Typical gas condensate fields contain a gas/liquid system during depletion. Such systems are difficult to model
experimentally because they exhibit near-miscible behavior at high pressure and temperature. One way to simplify laboratory
experimentation is to use a binary retrograde condensate fluid and to adjust temperature to control miscibility. A series
of relative permeability test were conducted on a moderate-permeability carbonate core using methanol/n-hexane at
near miscible conditions in the presence of immobile water. Potassium carbonate was added to the water to prevent miscibility
with methanol. The experiments used a pseudo-steady-state technique under conditions similar to the near well region
of a carbonate gas-condensate reservoir. The flow of gas and condensate at different force ratios was investigated.

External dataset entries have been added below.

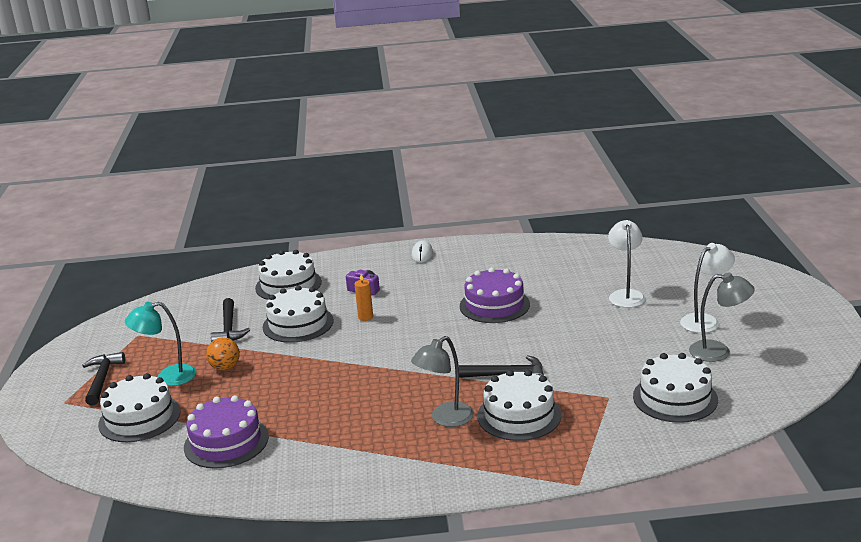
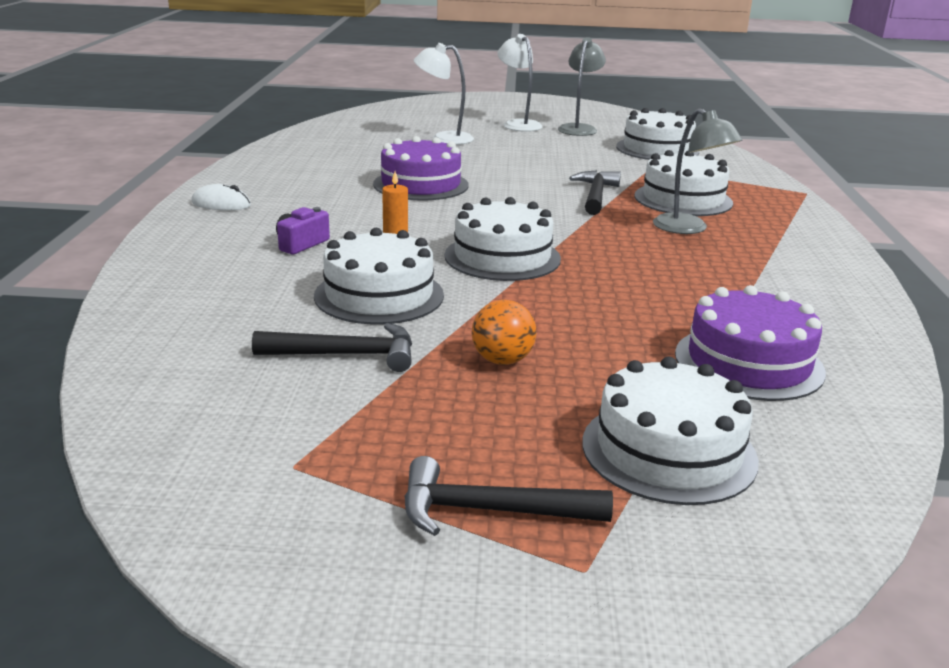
camera: 85 degrees left, 0 degrees up
turquoise lamp [125,302,196,386] -> none
white cake [255,250,322,300] -> white cake moved to [445,197,561,281]

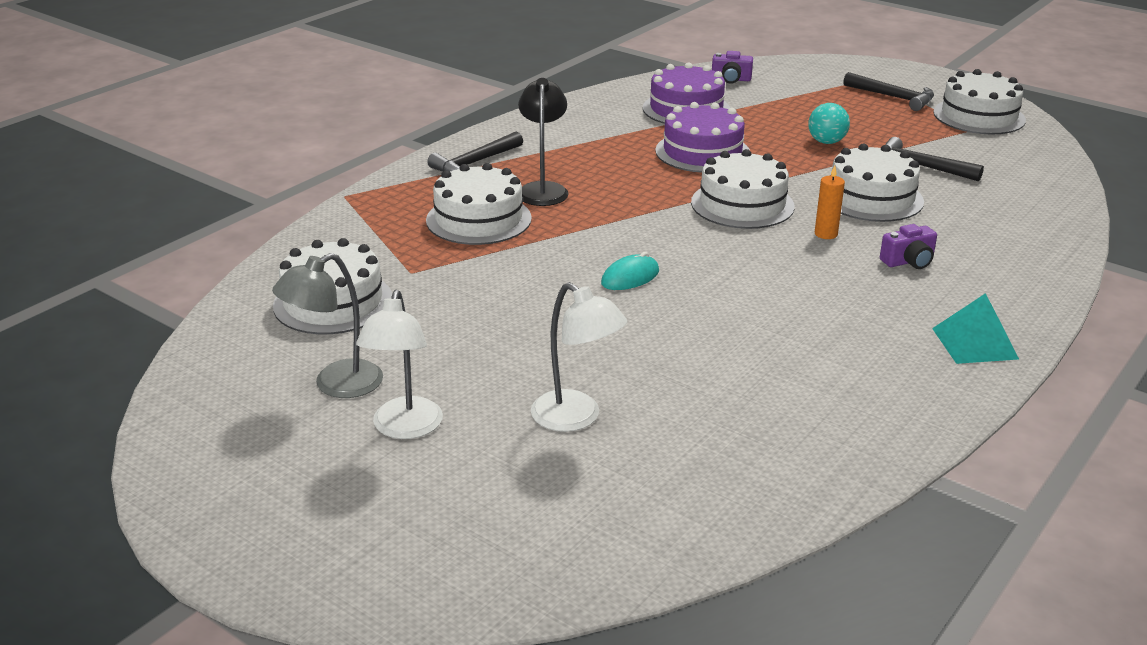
camera: 145 degrees left, 5 degrees up
white mouse [191,184,251,210] -> turquoise pyramid [932,293,1019,364]
purple cake [373,136,469,201] -> purple cake moved to [655,102,750,173]
orange ball [472,300,537,365] -> turquoise ball [809,103,850,144]
black hammer [569,170,621,215] -> black hammer moved to [427,131,523,172]
white cake [582,357,759,505] -> white cake moved to [933,69,1026,134]
grey lamp [653,108,742,234] -> black lamp [518,78,569,206]
none -> turquoise mouse [601,252,659,290]
none -> purple camera [712,51,753,84]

Relative permeabilities were obtained by matching historical production and pressure data using a coreflood simulator. It
was observed that relative permeability depended on fluid composition and flow rate as well as initial condensate and water
saturations. As the wetting phase (condensate) flow rate increased or interfacial tension decreased, relative permeability
versus wetting phase saturation curves shifted towards lower wetting phase saturations. It was found that a simple
three-parameter mathematical model that depends on a new dimensionless number called condensate number successfully
modeled the gas-condensate relative permeability data. The developed model resulted in a good agreement with published
gas-condensate relative permeability data as well as end point relative permeabilities and saturations. The relative permeability
behavior as a function of IFT highly resembles the one observed in sandstones.